For Krys Kolanos as an individual, this is a remarkable accomplishment and a capper to what’s been a year of resurgence for the forward.
For the Calgary Flames organization, the signing sends another important message. With the NHL team constantly on the search for young players to develop, the Flames are often up against the 50 contract reserve limit. As a result, the team has turned to utilizing AHL deals with the notion that if individuals perform well, they get NHL contracts. Signed to AHL contracts last season, Abbotsford defender Joe Piskula and forward Carter Bancks were rewarded with NHL deals for this season. In the case of Kolanos, he was performing so well that the team simply could not wait to sign him to a deal – possibly thinking that if they waited, he may have been snapped up by another organization.

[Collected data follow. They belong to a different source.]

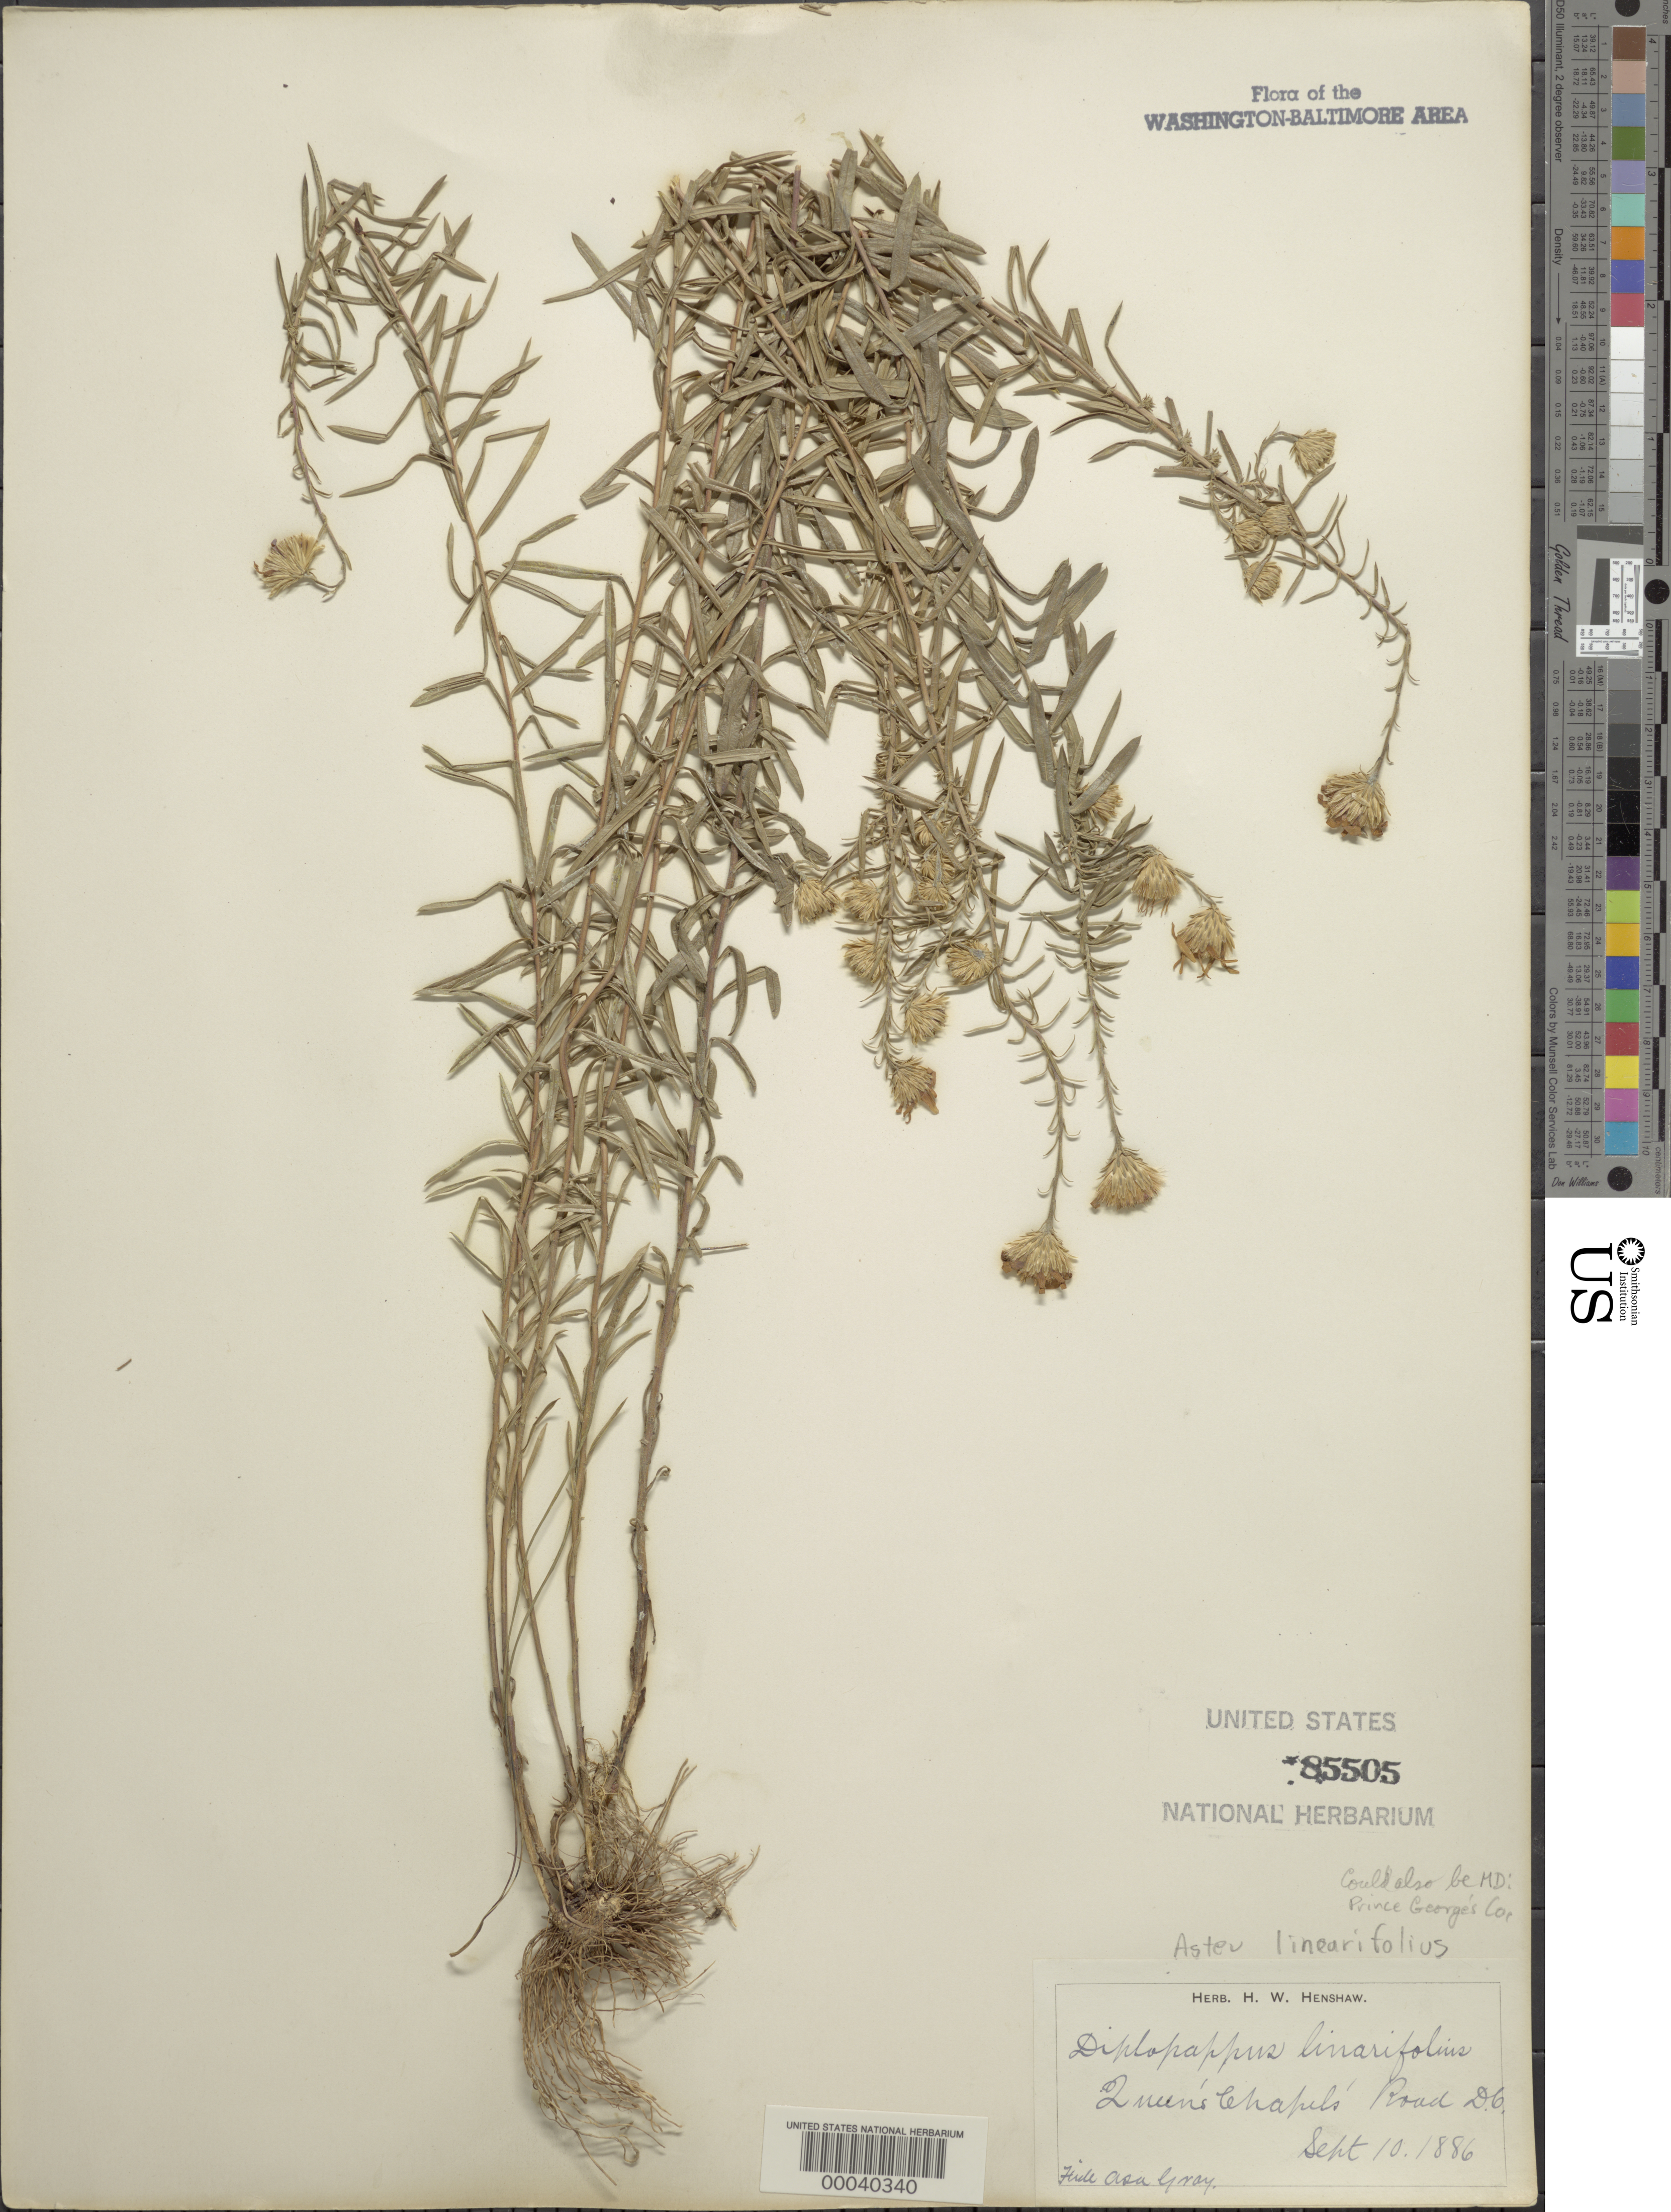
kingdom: Plantae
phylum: Tracheophyta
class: Magnoliopsida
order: Asterales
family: Asteraceae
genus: Ionactis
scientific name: Ionactis linariifolia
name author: (L.) Greene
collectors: H. Henshaw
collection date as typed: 10 Sep 1886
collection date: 1886-09-10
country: United States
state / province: District of Columbia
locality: Queens Chapel Road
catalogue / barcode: US 85505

For Kolanos, an NHL contract is a great pat on the back for a job well done and a tremendous comeback season. For the Flames organization, it’s a signal that general manager Jay Feaster’s talk about earning things and meritocracies isn’t just a lot of hot air. A two-year, two-way NHL minimum wage deal for Krys Kolanos is a very low-risk proposition, but the message it sends to the rest of the players in the organization is immeasurable.